> _WHAT YOU HAVE TO DO_: Copy the data word for word, starting at the line that contains "amateur-scrolls.csv" and continuing through the final line of the data.
*** EXTRACTED ENTRIES Section Begins ***
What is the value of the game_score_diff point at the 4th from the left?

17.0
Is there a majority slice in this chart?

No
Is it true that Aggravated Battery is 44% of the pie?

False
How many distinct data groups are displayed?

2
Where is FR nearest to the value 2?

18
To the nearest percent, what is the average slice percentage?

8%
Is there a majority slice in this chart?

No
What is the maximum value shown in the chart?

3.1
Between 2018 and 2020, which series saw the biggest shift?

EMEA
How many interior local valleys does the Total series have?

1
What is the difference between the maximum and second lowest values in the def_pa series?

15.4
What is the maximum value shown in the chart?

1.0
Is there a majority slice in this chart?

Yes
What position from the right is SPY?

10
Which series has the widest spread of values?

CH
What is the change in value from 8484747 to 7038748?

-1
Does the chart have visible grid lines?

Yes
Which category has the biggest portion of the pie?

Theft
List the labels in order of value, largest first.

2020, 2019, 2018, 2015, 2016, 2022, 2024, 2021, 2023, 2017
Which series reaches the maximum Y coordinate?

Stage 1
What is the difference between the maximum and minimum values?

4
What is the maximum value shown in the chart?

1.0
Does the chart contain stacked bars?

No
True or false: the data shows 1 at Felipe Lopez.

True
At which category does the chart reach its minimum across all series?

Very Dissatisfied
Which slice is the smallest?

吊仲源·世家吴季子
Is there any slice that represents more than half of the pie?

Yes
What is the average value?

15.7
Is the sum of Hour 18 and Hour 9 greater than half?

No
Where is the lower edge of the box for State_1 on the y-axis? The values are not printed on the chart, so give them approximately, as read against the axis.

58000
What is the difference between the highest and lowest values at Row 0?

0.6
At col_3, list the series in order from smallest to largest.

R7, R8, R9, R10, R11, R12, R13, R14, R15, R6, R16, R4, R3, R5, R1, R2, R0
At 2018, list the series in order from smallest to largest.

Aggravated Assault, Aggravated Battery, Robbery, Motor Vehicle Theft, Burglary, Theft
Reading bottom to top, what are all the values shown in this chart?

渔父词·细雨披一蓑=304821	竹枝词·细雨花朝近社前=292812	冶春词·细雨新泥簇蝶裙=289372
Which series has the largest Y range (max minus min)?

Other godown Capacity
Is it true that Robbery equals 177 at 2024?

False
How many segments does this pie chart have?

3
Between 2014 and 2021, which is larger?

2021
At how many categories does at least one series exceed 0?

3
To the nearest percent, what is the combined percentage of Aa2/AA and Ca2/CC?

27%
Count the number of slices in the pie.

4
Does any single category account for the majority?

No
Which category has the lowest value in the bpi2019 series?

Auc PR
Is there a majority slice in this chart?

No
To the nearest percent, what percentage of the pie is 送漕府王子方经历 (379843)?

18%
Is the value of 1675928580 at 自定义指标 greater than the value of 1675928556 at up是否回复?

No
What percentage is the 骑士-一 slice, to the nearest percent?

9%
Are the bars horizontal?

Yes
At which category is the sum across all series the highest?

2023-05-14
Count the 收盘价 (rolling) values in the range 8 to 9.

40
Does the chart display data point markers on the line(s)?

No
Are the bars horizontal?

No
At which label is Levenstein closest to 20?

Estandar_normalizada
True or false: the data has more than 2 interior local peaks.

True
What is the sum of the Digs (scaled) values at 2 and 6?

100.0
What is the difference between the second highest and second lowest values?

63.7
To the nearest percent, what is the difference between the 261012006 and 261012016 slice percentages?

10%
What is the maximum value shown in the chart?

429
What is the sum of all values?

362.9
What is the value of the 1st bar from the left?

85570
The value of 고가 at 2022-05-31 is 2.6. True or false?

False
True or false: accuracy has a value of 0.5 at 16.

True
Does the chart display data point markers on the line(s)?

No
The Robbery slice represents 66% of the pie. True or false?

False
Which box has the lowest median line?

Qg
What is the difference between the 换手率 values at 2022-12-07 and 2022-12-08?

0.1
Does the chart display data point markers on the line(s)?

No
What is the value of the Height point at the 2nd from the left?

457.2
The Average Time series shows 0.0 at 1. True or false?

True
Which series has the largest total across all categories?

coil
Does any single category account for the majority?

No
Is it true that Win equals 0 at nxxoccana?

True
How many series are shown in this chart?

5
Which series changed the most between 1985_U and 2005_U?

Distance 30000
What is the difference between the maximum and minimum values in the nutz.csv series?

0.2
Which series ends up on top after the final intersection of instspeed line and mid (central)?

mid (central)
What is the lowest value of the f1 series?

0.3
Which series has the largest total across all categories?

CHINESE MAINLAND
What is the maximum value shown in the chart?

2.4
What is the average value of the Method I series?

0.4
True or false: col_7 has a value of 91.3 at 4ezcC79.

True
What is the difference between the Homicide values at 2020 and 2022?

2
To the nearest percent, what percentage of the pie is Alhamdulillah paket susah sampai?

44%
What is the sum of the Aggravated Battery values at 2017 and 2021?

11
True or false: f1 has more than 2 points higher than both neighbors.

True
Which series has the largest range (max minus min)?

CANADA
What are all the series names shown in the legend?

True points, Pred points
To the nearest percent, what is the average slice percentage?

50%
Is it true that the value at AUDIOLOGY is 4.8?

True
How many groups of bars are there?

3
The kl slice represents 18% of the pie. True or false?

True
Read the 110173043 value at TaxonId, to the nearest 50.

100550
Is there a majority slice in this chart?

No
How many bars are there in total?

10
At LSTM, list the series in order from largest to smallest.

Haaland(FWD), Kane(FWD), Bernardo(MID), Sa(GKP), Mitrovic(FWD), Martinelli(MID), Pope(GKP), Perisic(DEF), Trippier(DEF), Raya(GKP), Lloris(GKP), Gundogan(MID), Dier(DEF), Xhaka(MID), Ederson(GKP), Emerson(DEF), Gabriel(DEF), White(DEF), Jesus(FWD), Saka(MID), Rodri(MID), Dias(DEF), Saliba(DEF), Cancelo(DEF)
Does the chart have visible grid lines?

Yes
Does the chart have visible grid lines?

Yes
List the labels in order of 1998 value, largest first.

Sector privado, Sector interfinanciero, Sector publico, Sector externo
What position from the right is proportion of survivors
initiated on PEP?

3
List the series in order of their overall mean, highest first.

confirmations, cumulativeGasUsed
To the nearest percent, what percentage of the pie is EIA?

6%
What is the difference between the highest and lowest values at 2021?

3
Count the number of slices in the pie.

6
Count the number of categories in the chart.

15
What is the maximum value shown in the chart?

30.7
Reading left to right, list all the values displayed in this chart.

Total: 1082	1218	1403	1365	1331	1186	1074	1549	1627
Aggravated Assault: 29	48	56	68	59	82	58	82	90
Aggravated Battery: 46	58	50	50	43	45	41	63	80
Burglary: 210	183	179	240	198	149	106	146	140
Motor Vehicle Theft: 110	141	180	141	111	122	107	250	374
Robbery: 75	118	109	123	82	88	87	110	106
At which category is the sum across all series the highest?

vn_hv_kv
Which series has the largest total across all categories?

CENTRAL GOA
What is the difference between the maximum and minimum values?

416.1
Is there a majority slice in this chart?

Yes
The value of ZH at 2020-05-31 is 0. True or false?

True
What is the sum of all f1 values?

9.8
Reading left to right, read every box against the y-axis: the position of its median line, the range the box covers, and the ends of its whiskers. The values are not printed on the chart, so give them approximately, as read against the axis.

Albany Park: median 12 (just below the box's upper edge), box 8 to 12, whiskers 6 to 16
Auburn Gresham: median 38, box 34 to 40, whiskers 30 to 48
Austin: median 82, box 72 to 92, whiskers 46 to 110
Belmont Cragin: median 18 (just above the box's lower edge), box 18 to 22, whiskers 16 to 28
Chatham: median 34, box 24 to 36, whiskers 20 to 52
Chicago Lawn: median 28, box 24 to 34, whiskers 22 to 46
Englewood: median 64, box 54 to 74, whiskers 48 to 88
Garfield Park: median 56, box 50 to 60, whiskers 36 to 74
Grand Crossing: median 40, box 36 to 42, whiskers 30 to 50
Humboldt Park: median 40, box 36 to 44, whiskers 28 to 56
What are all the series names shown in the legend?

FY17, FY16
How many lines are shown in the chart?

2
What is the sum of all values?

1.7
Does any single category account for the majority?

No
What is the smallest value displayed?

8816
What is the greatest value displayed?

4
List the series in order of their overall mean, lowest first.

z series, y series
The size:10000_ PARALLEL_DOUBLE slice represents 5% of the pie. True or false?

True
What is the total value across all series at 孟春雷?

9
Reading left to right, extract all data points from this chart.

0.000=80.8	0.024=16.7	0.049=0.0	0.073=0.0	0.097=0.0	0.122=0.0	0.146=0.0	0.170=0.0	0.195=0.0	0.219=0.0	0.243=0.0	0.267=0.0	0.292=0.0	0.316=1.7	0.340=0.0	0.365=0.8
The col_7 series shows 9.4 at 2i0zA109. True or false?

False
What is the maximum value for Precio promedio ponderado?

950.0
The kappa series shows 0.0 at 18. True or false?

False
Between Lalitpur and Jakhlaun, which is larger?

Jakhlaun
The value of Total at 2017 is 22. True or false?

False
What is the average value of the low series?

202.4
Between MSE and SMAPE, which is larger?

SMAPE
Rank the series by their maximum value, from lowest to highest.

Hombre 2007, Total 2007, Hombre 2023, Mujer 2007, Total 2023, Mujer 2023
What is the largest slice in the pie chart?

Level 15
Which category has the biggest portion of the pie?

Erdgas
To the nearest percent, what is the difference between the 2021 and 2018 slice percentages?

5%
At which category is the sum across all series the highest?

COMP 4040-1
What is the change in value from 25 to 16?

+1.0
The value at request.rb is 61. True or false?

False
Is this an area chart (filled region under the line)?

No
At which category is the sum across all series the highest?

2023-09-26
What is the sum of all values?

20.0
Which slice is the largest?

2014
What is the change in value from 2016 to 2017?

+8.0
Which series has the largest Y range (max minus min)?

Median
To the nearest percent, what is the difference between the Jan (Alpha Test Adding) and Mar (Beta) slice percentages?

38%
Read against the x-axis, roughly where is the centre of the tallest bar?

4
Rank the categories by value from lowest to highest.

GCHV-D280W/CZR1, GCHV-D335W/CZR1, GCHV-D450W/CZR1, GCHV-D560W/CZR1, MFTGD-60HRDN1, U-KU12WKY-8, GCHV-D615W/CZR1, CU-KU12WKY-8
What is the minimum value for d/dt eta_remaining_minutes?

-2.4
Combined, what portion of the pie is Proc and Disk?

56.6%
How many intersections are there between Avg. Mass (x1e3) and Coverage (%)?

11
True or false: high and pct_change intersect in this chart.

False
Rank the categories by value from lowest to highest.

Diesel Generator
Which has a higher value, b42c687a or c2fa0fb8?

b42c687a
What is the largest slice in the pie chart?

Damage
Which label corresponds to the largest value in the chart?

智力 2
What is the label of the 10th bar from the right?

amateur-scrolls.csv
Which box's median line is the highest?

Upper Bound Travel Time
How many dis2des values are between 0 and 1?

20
*** EXTRACTED ENTRIES Section Ends ***
> _PROBLEM SOLUTION_:
amateur-scrolls.csv
Which box's median line is the highest?

Upper Bound Travel Time
How many dis2des values are between 0 and 1?

20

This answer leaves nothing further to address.